» **To do**: Go to the line containing "left eye: (340, 667)" in the records below and print it and every following line exactly, on through the line containing "right front paw: (812, 481)", then stop.

•••••

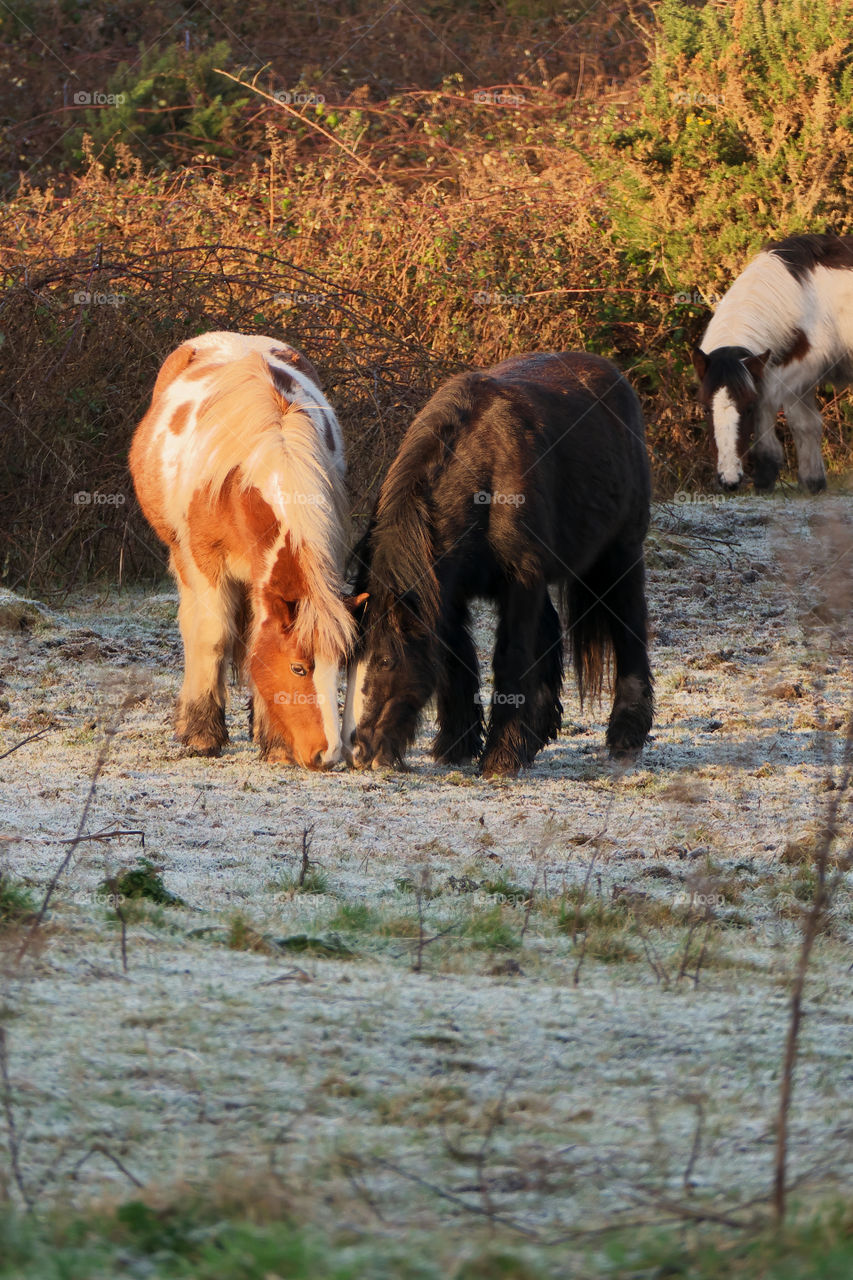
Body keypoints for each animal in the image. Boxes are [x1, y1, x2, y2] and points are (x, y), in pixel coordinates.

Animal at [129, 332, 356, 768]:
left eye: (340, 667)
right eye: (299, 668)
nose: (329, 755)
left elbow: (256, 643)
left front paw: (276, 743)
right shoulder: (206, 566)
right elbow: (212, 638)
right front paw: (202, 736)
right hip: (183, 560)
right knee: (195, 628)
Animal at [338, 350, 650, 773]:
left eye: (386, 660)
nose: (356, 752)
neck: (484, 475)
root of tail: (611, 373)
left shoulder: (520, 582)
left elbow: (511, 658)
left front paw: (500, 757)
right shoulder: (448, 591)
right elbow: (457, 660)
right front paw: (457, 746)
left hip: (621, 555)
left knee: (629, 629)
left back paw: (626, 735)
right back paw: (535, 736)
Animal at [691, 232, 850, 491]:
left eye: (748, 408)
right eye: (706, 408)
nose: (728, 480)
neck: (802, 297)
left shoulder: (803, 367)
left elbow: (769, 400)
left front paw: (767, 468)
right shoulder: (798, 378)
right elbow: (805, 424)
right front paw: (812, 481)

•••••

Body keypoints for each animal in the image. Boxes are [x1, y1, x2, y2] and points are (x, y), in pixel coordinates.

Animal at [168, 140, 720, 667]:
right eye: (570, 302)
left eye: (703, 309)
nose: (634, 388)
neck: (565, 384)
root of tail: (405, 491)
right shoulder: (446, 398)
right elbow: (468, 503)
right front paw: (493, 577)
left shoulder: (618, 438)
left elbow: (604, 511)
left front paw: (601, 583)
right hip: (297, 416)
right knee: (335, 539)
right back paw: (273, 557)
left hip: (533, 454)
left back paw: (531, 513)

•••••

» **Solution for this task**:
left eye: (340, 667)
right eye: (299, 668)
nose: (329, 755)
left elbow: (256, 643)
left front paw: (276, 743)
right shoulder: (206, 566)
right elbow: (212, 638)
right front paw: (202, 736)
right hip: (183, 560)
right knee: (195, 628)
Animal at [338, 350, 650, 773]:
left eye: (386, 660)
nose: (356, 752)
neck: (484, 475)
root of tail: (611, 373)
left shoulder: (520, 582)
left elbow: (511, 658)
left front paw: (500, 757)
right shoulder: (448, 591)
right elbow: (457, 660)
right front paw: (457, 746)
left hip: (621, 555)
left knee: (629, 629)
left back paw: (626, 735)
right back paw: (535, 736)
Animal at [691, 232, 850, 491]:
left eye: (748, 408)
right eye: (706, 408)
nose: (728, 480)
neck: (802, 297)
left shoulder: (803, 367)
left elbow: (769, 400)
left front paw: (767, 468)
right shoulder: (798, 378)
right elbow: (805, 424)
right front paw: (812, 481)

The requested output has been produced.